Running or growing a business in a high inflation environment can be economically perilous to a small-business owner, and make life worse for almost everyone else.

More small-business owners expect bleaker business conditions six months from now than expect to see an improvement—35% more, to be exact. That is the somber message of data released Tuesday in an annual survey from the National Federation of Independent Business.

From January to October 2016, the prediction in the Small Business Optimism Index Survey for business conditions six months ahead was never positive. Then, small-business owners’ prediction for the next six months was never negative for over four years—until December 2020, when it dipped that way. Ever since, the outlook has remained underwater.

Inflation registers as the No. 2 biggest problem faced by small-business owners (after the quality of labor), with 22% saying inflation is their biggest problem.

That is 21 percentage points higher than the 1% who named inflation the biggest problem one year ago. Even more alarming, it is the highest percentage since 1981.

Inflation is a key ingredient in calculating a country’s economic freedom in The Heritage Foundation’s Index of Economic Freedom; it is the largest contributor to monetary freedom, one of the 12 subscores in Heritage’s index. The 12 subscores, averaged together, determine the overall economic freedom score for each country listed in the index. (The Daily Signal is the multimedia news organization of The Heritage Foundation.)

Price stability without interference from the government is the ideal state for a thriving economy. But the Federal Reserve has inflated its balance sheet for years now.

Total assets owned by the Federal Reserve rose from under $4 trillion as of Oct. 21, 2019, to $8.8 trillion by Jan. 3, 2022. To put that into perspective, the size of the U.S. economy was only $20.9 trillion in 2020. The Fed’s $4 trillion in 2019 was already too high.

The Federal Reserve owns mortgage-backed securities, Treasury bills, and loans that it makes to banks, among other assets. When the Fed buys these items, it does so with money that previously did not exist.

That means more dollars are created, sloshing around the economy, and dollars are more numerous than before although the size of the economy has not changed. That dilutes the value of money and causes prices to soar.

In the words of the great economist Milton Friedman:

Inflation is always and everywhere a monetary phenomenon, in the sense that it is and can be produced only by a more rapid increase in the quantity of money than in output.

Friedman argued that you cannot find inflation anywhere in the world where the supply of money had not been increased, or the growth rate of the supply of money had not increased.

Inflation hurts many people—from the poor, who feel the scourge of higher prices; to the small-business owners responding to the National Federation of Independent Business survey; to the saver whose savings quickly become a wasting asset.

The small-business owner’s decisions are easier to make when they are based on accurate information. But out-of-control price increases in everything from spaghetti sauce to microchips make business planning quite unpredictable.
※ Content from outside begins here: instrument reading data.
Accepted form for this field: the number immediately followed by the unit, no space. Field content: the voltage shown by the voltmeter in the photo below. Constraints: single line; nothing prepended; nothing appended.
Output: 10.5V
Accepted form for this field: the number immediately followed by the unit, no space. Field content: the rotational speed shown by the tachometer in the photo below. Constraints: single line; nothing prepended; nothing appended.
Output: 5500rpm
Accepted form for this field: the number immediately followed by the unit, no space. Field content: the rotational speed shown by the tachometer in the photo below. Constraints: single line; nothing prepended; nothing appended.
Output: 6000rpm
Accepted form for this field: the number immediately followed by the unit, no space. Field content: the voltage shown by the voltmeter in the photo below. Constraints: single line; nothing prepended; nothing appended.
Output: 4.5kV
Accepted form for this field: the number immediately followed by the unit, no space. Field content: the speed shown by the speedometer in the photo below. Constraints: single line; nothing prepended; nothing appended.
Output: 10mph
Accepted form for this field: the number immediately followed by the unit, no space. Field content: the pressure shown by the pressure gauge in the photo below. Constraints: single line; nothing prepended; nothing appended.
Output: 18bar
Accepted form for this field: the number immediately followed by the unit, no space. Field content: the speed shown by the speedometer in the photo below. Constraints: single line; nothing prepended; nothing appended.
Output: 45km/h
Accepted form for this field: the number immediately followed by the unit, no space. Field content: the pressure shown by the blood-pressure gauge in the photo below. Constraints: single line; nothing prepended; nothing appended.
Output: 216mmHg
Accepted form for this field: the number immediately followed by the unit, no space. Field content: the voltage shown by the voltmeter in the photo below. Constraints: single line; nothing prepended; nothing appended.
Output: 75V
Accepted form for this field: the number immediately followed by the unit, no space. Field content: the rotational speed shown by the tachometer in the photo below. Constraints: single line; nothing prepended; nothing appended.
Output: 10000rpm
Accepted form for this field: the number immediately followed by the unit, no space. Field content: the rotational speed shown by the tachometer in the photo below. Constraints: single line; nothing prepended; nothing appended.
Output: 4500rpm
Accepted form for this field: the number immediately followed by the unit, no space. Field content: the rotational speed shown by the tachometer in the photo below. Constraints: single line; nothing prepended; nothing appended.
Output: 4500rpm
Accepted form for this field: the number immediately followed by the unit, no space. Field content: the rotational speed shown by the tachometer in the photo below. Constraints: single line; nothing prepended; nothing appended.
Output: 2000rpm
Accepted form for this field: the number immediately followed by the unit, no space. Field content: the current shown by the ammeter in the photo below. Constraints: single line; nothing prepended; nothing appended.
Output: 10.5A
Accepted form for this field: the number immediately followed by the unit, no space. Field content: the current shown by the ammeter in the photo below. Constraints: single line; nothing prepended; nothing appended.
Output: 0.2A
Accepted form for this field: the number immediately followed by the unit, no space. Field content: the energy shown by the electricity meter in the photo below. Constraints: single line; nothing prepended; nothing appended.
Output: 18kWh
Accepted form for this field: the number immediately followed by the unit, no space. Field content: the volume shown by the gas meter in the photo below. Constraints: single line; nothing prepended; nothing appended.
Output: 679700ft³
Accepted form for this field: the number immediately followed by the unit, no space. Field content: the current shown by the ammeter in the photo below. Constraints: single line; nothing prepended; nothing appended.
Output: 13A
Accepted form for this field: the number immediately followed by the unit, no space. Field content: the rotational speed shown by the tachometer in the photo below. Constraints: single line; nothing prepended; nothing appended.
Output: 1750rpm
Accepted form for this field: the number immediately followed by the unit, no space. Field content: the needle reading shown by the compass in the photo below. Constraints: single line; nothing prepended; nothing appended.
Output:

Running or growing a business in a high inflation environment can be economically perilous to a small-business owner, and make life worse for almost everyone else. That is one reason why monetary freedom as measured in the Index of Economic Freedom is a core pillar of economic freedom.

America is a better place because of a growing number of small businesses—not because of a growing amount of dollars floating around.